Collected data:
BEGIN
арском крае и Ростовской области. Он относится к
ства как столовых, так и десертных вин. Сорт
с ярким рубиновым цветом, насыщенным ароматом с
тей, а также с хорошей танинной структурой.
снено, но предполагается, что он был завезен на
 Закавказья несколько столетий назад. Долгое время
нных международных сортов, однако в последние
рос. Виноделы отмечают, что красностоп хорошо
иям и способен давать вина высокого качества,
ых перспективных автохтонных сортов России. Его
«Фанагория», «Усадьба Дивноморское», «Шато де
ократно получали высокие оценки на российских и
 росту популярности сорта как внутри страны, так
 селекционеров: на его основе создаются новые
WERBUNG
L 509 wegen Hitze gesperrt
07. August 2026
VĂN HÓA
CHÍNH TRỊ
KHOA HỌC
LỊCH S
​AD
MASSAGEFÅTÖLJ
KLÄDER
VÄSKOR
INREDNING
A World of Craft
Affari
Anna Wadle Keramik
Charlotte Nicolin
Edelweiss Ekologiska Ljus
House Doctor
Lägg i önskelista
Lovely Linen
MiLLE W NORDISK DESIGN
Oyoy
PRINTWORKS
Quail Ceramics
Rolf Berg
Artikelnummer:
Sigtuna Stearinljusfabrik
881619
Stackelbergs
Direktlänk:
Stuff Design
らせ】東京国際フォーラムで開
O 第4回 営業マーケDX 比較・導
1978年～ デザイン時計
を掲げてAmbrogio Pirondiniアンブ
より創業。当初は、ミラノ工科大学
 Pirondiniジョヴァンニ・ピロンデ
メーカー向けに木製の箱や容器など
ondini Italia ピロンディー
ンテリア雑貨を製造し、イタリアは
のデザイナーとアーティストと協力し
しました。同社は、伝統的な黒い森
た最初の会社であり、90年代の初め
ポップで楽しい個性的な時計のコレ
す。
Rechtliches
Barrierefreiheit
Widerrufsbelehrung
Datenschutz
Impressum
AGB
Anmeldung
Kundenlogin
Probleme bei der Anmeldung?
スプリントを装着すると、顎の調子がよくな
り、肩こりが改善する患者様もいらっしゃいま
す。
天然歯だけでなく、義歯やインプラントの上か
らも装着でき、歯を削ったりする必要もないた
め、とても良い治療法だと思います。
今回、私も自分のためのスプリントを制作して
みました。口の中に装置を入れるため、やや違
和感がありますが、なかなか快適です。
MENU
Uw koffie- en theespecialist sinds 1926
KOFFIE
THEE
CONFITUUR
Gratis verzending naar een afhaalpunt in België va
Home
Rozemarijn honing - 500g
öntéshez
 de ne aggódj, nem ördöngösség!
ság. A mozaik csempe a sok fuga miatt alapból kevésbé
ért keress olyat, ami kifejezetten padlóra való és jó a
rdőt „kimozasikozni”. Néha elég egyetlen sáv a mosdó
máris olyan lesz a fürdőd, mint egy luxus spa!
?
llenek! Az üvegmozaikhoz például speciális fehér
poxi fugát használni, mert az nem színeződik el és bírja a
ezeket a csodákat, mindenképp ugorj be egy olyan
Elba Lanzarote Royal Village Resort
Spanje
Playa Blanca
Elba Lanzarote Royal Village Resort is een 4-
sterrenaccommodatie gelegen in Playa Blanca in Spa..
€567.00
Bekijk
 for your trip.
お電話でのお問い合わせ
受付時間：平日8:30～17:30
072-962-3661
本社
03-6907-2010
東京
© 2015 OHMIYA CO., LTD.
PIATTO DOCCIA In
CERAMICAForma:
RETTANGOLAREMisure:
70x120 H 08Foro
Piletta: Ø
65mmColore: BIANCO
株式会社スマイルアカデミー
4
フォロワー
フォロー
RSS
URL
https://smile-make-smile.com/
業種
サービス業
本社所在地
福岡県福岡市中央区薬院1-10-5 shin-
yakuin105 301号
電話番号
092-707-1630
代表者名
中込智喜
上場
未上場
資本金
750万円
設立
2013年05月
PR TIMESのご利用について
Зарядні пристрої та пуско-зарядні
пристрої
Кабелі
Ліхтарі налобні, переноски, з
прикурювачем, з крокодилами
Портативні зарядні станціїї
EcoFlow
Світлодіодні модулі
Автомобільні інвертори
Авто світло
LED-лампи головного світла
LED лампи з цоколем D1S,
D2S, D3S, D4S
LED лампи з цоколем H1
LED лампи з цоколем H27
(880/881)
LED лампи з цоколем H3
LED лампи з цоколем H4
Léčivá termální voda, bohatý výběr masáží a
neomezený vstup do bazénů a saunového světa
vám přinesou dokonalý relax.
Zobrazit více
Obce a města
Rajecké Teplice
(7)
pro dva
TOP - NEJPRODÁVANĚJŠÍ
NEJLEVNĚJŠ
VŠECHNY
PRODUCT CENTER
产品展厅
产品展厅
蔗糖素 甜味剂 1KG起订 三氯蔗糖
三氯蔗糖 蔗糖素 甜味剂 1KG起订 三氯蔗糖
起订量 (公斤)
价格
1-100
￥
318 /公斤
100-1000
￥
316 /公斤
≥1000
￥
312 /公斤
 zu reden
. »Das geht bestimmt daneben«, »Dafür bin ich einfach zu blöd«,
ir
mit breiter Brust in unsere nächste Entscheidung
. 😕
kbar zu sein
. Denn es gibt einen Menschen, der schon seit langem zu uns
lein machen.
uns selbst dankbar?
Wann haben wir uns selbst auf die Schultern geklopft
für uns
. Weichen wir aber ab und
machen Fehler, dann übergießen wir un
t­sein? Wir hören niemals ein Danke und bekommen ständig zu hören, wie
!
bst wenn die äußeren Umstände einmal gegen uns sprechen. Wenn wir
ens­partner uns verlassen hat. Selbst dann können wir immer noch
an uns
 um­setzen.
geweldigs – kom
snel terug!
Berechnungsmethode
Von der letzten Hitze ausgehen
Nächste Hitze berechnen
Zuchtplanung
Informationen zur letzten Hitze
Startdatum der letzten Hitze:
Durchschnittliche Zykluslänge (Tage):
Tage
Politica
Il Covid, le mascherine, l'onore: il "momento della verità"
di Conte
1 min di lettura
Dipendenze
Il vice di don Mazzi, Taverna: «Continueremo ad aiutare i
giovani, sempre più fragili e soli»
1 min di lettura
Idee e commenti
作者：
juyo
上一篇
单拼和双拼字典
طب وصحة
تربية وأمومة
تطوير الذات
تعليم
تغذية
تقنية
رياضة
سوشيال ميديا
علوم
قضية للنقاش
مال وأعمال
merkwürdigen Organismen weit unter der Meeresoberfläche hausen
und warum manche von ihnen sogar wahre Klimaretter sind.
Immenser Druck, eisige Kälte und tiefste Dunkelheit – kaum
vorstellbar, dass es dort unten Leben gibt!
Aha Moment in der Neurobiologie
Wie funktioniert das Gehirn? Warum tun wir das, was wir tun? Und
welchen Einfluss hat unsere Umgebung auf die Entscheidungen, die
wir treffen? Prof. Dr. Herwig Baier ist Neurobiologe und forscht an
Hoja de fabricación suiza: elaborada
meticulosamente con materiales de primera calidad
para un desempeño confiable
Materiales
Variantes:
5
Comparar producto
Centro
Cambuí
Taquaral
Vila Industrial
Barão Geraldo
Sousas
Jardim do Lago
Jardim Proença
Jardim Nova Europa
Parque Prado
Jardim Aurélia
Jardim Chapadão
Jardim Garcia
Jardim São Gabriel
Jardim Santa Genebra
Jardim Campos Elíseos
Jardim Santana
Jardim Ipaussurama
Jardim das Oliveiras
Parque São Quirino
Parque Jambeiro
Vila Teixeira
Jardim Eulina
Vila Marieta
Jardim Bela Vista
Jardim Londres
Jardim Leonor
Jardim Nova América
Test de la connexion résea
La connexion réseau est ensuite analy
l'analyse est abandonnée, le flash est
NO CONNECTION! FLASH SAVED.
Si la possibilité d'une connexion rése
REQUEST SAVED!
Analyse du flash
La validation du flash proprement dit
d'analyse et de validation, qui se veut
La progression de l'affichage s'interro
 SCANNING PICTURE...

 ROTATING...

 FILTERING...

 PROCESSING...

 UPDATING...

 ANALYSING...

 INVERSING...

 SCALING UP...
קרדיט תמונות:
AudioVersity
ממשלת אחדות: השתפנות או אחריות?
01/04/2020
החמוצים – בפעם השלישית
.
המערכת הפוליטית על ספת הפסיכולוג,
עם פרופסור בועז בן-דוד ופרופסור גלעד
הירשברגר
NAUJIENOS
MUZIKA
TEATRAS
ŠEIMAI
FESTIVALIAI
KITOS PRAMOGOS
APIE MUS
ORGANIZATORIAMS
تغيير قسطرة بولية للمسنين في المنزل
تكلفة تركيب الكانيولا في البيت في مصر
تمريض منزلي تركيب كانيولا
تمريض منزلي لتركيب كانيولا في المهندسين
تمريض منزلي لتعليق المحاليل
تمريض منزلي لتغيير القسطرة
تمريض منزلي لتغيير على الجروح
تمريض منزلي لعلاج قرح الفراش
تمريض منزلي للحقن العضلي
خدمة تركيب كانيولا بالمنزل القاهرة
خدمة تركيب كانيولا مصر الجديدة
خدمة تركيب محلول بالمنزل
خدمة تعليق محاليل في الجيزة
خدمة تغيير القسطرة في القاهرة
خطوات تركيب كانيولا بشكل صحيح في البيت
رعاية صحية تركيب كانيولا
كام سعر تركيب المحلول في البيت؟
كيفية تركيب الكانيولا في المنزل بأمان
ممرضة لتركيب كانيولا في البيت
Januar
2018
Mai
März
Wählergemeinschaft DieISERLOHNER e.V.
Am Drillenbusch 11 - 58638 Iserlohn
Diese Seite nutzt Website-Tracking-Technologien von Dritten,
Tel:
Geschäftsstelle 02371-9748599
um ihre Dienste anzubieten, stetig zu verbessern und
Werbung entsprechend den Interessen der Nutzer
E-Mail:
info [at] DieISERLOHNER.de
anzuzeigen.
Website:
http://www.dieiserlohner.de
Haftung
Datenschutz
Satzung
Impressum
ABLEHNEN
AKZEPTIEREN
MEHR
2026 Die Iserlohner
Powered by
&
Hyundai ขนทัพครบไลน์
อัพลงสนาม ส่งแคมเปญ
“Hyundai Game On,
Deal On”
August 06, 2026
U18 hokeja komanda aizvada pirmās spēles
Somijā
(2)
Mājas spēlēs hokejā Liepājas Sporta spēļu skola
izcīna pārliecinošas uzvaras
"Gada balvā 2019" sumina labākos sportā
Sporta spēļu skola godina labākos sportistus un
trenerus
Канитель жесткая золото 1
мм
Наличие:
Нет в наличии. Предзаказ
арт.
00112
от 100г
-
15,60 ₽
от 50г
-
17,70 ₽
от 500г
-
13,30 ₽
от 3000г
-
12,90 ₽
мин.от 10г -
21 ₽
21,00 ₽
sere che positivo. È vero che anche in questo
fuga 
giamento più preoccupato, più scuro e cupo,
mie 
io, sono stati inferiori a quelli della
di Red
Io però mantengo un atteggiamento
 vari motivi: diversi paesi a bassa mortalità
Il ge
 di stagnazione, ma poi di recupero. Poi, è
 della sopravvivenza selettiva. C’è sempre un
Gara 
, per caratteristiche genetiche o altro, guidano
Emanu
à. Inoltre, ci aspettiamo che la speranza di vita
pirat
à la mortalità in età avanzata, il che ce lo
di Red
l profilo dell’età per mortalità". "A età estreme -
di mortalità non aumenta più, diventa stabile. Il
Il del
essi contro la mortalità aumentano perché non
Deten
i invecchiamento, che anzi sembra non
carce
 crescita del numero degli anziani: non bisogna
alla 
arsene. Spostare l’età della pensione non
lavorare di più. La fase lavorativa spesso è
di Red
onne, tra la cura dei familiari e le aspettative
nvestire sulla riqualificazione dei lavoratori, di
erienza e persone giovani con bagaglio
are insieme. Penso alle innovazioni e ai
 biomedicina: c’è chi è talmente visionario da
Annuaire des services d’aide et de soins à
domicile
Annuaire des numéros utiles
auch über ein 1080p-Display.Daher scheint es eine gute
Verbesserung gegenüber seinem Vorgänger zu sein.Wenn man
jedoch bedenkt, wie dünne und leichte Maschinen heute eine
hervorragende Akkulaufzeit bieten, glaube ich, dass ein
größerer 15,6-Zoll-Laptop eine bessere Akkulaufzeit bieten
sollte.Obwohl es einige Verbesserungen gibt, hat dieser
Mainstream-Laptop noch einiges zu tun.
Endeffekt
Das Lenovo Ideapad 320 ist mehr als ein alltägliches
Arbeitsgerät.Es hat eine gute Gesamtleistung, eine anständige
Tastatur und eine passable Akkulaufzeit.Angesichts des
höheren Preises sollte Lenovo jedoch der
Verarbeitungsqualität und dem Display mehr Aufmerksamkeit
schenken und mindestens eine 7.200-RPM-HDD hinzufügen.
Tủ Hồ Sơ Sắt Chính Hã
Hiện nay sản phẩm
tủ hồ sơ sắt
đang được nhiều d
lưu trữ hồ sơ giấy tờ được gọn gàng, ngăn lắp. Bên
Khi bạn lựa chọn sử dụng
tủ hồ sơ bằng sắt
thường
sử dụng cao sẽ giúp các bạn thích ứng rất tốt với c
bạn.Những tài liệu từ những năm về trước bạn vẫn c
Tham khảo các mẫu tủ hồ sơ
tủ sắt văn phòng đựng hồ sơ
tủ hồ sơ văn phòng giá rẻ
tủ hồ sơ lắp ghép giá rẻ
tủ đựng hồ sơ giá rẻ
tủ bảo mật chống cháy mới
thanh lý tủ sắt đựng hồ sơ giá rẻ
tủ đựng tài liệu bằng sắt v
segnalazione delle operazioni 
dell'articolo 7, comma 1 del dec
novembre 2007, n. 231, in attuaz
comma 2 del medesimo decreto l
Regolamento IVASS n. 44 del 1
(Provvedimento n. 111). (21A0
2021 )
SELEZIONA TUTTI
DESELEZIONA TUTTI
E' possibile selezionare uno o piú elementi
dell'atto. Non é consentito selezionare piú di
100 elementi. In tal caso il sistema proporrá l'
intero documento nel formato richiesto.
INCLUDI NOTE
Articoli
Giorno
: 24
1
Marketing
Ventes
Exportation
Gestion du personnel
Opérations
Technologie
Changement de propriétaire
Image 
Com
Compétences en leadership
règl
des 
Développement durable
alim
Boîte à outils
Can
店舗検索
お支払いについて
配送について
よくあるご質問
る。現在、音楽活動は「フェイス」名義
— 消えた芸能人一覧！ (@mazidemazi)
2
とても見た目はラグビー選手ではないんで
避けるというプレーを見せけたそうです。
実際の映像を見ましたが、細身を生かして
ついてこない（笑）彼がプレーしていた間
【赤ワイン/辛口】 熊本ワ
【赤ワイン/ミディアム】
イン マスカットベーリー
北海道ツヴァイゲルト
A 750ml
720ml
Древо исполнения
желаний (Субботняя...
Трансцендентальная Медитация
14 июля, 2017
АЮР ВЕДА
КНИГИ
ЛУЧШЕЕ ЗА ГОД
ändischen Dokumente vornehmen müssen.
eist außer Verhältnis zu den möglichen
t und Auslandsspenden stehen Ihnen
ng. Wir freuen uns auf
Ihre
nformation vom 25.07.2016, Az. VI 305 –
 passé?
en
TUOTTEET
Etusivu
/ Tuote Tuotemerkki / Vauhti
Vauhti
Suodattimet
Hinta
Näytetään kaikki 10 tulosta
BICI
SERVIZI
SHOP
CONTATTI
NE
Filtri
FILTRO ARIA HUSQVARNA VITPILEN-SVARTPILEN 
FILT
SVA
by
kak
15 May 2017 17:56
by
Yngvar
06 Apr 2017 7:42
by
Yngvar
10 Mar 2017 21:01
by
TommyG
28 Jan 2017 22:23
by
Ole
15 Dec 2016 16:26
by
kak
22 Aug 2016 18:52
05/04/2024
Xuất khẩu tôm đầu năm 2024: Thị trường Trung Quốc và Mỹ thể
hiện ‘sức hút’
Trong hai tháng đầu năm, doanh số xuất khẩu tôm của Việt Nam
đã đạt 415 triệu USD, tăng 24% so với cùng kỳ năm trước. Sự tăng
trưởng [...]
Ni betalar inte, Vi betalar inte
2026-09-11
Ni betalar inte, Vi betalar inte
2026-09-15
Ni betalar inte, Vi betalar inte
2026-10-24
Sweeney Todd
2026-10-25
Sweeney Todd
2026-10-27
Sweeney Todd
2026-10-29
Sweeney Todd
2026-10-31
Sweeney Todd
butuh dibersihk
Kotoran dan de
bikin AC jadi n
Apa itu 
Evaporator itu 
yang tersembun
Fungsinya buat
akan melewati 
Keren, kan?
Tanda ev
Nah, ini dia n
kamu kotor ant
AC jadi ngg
END
YOUR OBJECTIVE:
Nothing but an exact copy of the lines from the start of the entries through the line containing "のデザイナーとアーティストと協力し" belongs in the response.

TASK RESPONSE:
арском крае и Ростовской области. Он относится к
ства как столовых, так и десертных вин. Сорт
с ярким рубиновым цветом, насыщенным ароматом с
тей, а также с хорошей танинной структурой.
снено, но предполагается, что он был завезен на
 Закавказья несколько столетий назад. Долгое время
нных международных сортов, однако в последние
рос. Виноделы отмечают, что красностоп хорошо
иям и способен давать вина высокого качества,
ых перспективных автохтонных сортов России. Его
«Фанагория», «Усадьба Дивноморское», «Шато де
ократно получали высокие оценки на российских и
 росту популярности сорта как внутри страны, так
 селекционеров: на его основе создаются новые
WERBUNG
L 509 wegen Hitze gesperrt
07. August 2026
VĂN HÓA
CHÍNH TRỊ
KHOA HỌC
LỊCH S
​AD
MASSAGEFÅTÖLJ
KLÄDER
VÄSKOR
INREDNING
A World of Craft
Affari
Anna Wadle Keramik
Charlotte Nicolin
Edelweiss Ekologiska Ljus
House Doctor
Lägg i önskelista
Lovely Linen
MiLLE W NORDISK DESIGN
Oyoy
PRINTWORKS
Quail Ceramics
Rolf Berg
Artikelnummer:
Sigtuna Stearinljusfabrik
881619
Stackelbergs
Direktlänk:
Stuff Design
らせ】東京国際フォーラムで開
O 第4回 営業マーケDX 比較・導
1978年～ デザイン時計
を掲げてAmbrogio Pirondiniアンブ
より創業。当初は、ミラノ工科大学
 Pirondiniジョヴァンニ・ピロンデ
メーカー向けに木製の箱や容器など
ondini Italia ピロンディー
ンテリア雑貨を製造し、イタリアは
のデザイナーとアーティストと協力し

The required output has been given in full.